------ Teks Sumber ------
Dekai, tiiruu.com – Manajemen Markas Pusat Komando Nasional Tentara Pembebasan Nasional Papua Barat atau TPNPB-OPM mengumumkan dua anggota TPNPB Kodap XVI Yahukimo dilaporkan gugur dalam kontak bersenjata di pusat Kota Dekai, Kabupaten Yahukimo, Papua Pegunungan, pada Minggu (17/5/2026) dini hari.
Informasi tersebut disampaikan melalui siaran pers Manajemen Markas Pusat KOMNAS TPNPB per Senin (18/5/2026) yang ditandatangani jajaran pimpinan TPNPB-OPM dan disampaikan juru bicara TPNPB-OPM, Sebby Sambom.
Dalam siaran pers itu, Komandan Operasi TPNPB Kodap XVI Yahukimo, Mayor Kopitua Heluka bersama Komandan Operasi TPNPB Batalyon Yamue, Mayor Dejang Heluka, melaporkan dua anggota TPNPB yang meninggal dunia masing-masing bernama Yoper Payage dan Marten Heluka.
Menurut keterangan TPNPB, Yoper Payage lahir di Seleman pada 6 April 2006 dan disebut berusia 20 tahun. Sementara Marten Heluka lahir di Heagasem pada 1 Mei 2002 dan disebut berusia 24 tahun. Keduanya disebut sebagai anggota TPNPB Kodap XVI Yahukimo Batalyon Yamue.
------
== Tugas Anda ==
• 1. Siapa juru bicara TPNPB-OPM yang menyampaikan siaran pers menurut berita tentang kontak bersenjata di Dekai?
• 2. Salin persis bagian berita tentang kontak bersenjata di Dekai dari "Menurut keterangan TPNPB, Yoper" sampai "Yahukimo Batalyon Yamue.".
• 3. Teruskan berita tentang kontak bersenjata di Dekai, dimulai setelah kalimat terakhirnya.
Baris-baris data berikut merupakan bahan tersendiri yang terpisah dari berita tentang kontak bersenjata di Dekai.
------ Data Sumber ------
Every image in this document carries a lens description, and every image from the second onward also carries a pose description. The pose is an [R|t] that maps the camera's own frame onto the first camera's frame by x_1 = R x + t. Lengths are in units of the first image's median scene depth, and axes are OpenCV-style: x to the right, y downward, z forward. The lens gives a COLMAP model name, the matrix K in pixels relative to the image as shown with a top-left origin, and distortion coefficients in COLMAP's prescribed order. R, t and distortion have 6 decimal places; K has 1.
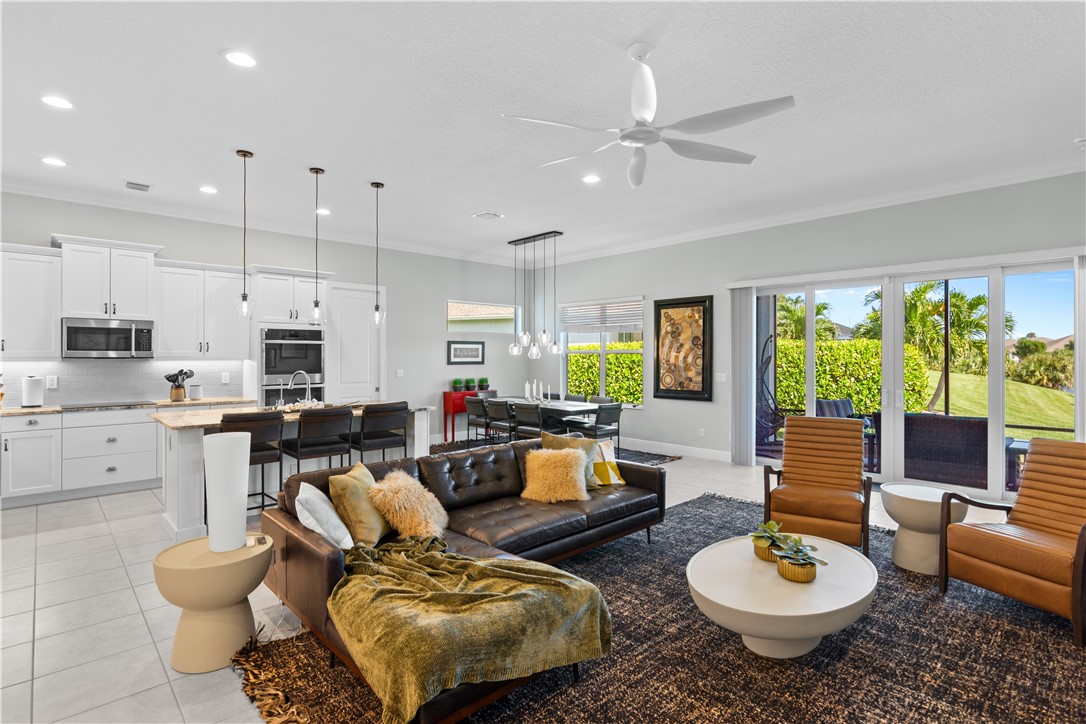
------
== Jawaban per Nomor ==
• 1. Sebby Sambom.

• 2.
Menurut keterangan TPNPB, Yoper Payage lahir di Seleman pada 6 April 2006 dan disebut berusia 20 tahun. Sementara Marten Heluka lahir di Heagasem pada 1 Mei 2002 dan disebut berusia 24 tahun. Keduanya disebut sebagai anggota TPNPB Kodap XVI Yahukimo Batalyon Yamue.

• 3.
“Secara resmi kami mengumumkan duka nasional atas gugurnya dua anggota TPNPB pada hari Minggu, 17 Mei 2026 sekitar jam 02.00 subuh di pusat Kota Dekai,” demikian isi siaran pers tersebut.
TPNPB menyatakan kedua anggotanya gugur dalam pertempuran melawan aparat militer Indonesia di Yahukimo. Organisasi itu juga menyebut kedua anggota tersebut terlibat dalam sejumlah operasi bersenjata di wilayah Yahukimo.
Dalam pernyataannya, Mayor Dejang Heluka mengklaim pasukan TPNPB melakukan serangan balasan dan menembak satu aparat militer Indonesia di lokasi yang sama. Namun, hingga berita ini diturunkan belum ada keterangan resmi dari pihak TNI terkait klaim tersebut.
“Dalam serangan balasan, kami berhasil menembak satu aparat militer Indonesia di lokasi yang sama di pusat Kota Dekai,” kata Dejang Heluka dalam siaran pers tersebut.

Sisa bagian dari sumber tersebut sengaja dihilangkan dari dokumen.